[Extracted page text data]
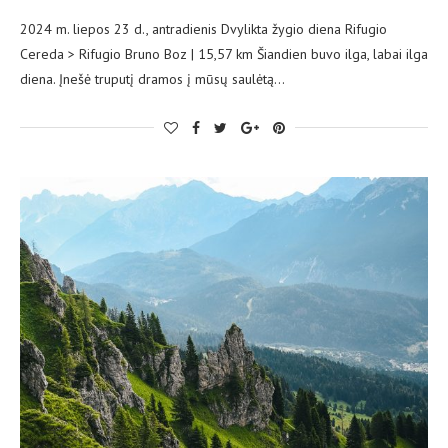
2024 m. liepos 23 d., antradienis Dvylikta žygio diena Rifugio
Cereda > Rifugio Bruno Boz | 15,57 km Šiandien buvo ilga, labai ilga
diena. Įnešė truputį dramos į mūsų saulėtą…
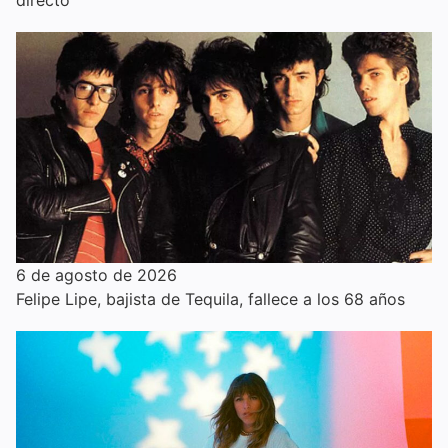
6 de agosto de 2026
Felipe Lipe, bajista de Tequila, fallece a los 68 años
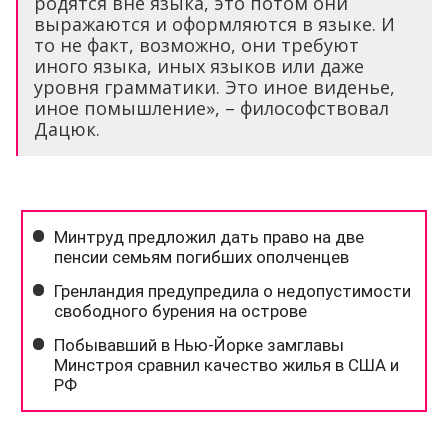
родятся вне языка, это потом они
выражаются и оформляются в языке. И
то не факт, возможно, они требуют
иного языка, иных языков или даже
уровня грамматики. Это иное виденье,
иное помышление», – философствовал
Дацюк.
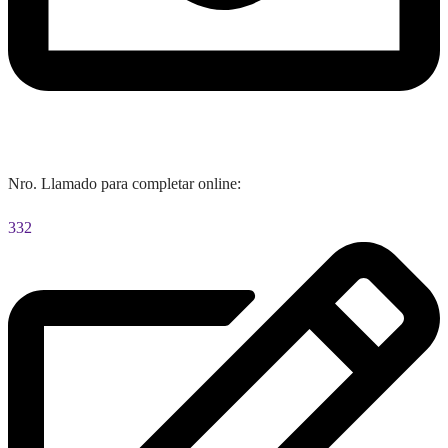
Nro. Llamado para completar online:
332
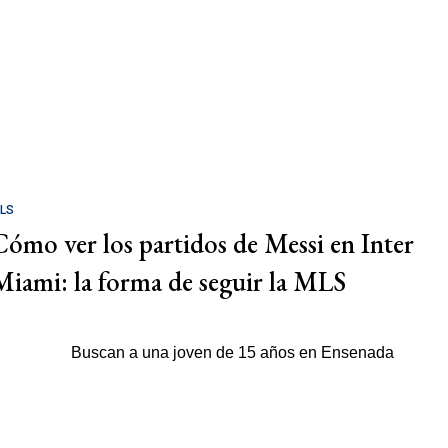
LS
Cómo ver los partidos de Messi en Inter
Miami: la forma de seguir la MLS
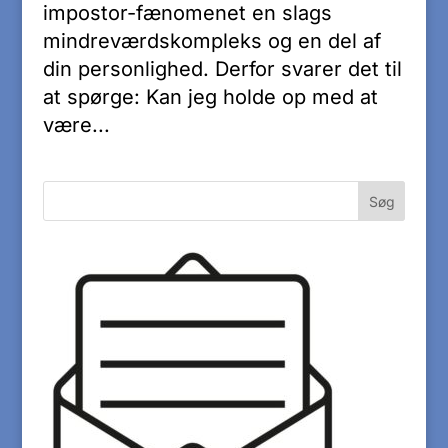
impostor-fænomenet en slags
mindreværdskompleks og en del af
din personlighed. Derfor svarer det til
at spørge: Kan jeg holde op med at
være...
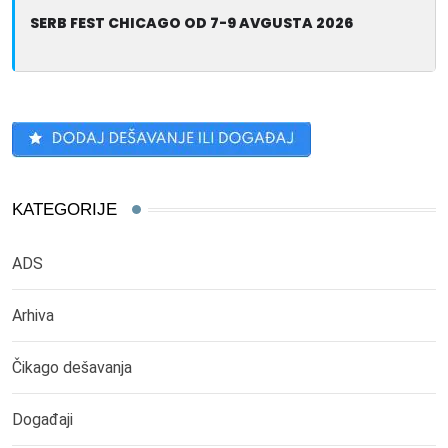
SERB FEST CHICAGO OD 7-9 AVGUSTA 2026
KATEGORIJE
ADS
Arhiva
Čikago dešavanja
Događaji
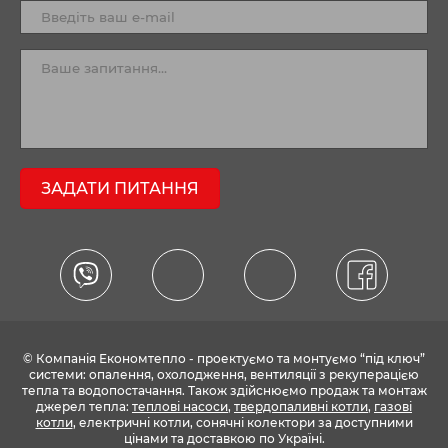
ЗАДАТИ ПИТАННЯ
© Компанія Економтепло - проектуємо та монтуємо “під ключ”
системи: опалення, охолодження, вентиляції з рекуперацією
тепла та водопостачання. Також здійснюємо продаж та монтаж
джерел тепла:
теплові насоси
,
твердопаливні котли
,
газові
котли
, електричні котли, сонячні колектори за доступними
цінами та доставкою по Україні.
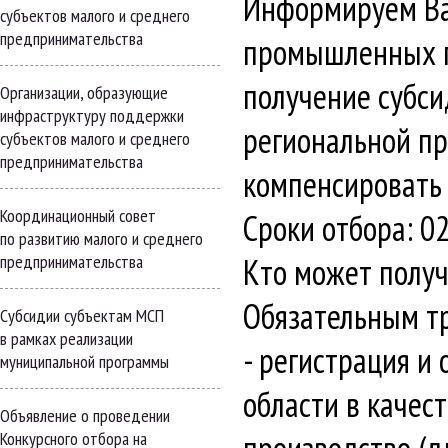
Информируем Вас
субъектов малого и среднего
предпринимательства
промышленных п
получение субси
Организации, образующие
инфраструктуру поддержки
региональной пр
субъектов малого и среднего
предпринимательства
компенсировать 
Координационный совет
Сроки отбора: 02
по развитию малого и среднего
предпринимательства
Кто может получ
Обязательным тр
Субсидии субъектам МСП
в рамках реализации
- регистрация и
муниципальной программы
области в качес
Объявление о проведении
Конкурсного отбора на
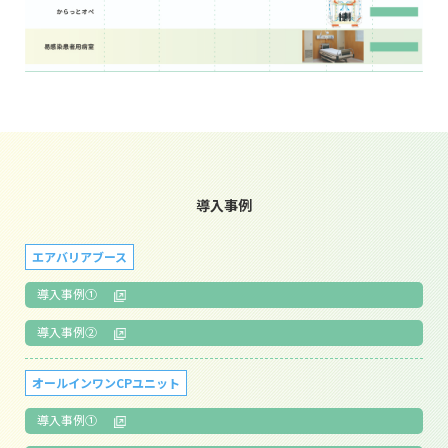
導入事例
エアバリアブース
導入事例①
導入事例②
オールインワンCPユニット
導入事例①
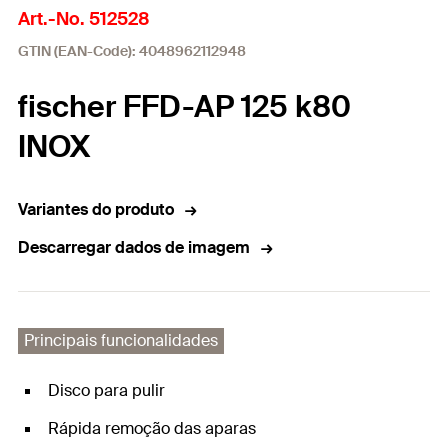
Art.-No. 512528
GTIN (EAN-Code): 4048962112948
fischer FFD-AP 125 k80
INOX
Variantes do produto
Descarregar dados de imagem
Principais funcionalidades
Disco para pulir
Rápida remoção das aparas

» REQUEST: Exclude the pictures, then write out every record exactly as it stands.

» RESULT BELOW:
2024 m. liepos 23 d., antradienis Dvylikta žygio diena Rifugio
Cereda > Rifugio Bruno Boz | 15,57 km Šiandien buvo ilga, labai ilga
diena. Įnešė truputį dramos į mūsų saulėtą…
6 de agosto de 2026
Felipe Lipe, bajista de Tequila, fallece a los 68 años
родятся вне языка, это потом они
выражаются и оформляются в языке. И
то не факт, возможно, они требуют
иного языка, иных языков или даже
уровня грамматики. Это иное виденье,
иное помышление», – философствовал
Дацюк.
Nro. Llamado para completar online:
332
LS
Cómo ver los partidos de Messi en Inter
Miami: la forma de seguir la MLS
impostor-fænomenet en slags
mindreværdskompleks og en del af
din personlighed. Derfor svarer det til
at spørge: Kan jeg holde op med at
være...
SERB FEST CHICAGO OD 7-9 AVGUSTA 2026
KATEGORIJE
ADS
Arhiva
Čikago dešavanja
Događaji
ЗАДАТИ ПИТАННЯ
© Компанія Економтепло - проектуємо та монтуємо “під ключ”
системи: опалення, охолодження, вентиляції з рекуперацією
тепла та водопостачання. Також здійснюємо продаж та монтаж
джерел тепла:
теплові насоси
,
твердопаливні котли
,
газові
котли
, електричні котли, сонячні колектори за доступними
цінами та доставкою по Україні.
Информируем Вас
субъектов малого и среднего
предпринимательства
промышленных п
получение субси
Организации, образующие
инфраструктуру поддержки
региональной пр
субъектов малого и среднего
предпринимательства
компенсировать 
Координационный совет
Сроки отбора: 02
по развитию малого и среднего
предпринимательства
Кто может получ
Обязательным тр
Субсидии субъектам МСП
в рамках реализации
- регистрация и
муниципальной программы
области в качес
Объявление о проведении
Конкурсного отбора на
導入事例
エアバリアブース
導入事例①
導入事例②
オールインワンCPユニット
導入事例①
Art.-No. 512528
GTIN (EAN-Code): 4048962112948
fischer FFD-AP 125 k80
INOX
Variantes do produto
Descarregar dados de imagem
Principais funcionalidades
Disco para pulir
Rápida remoção das aparas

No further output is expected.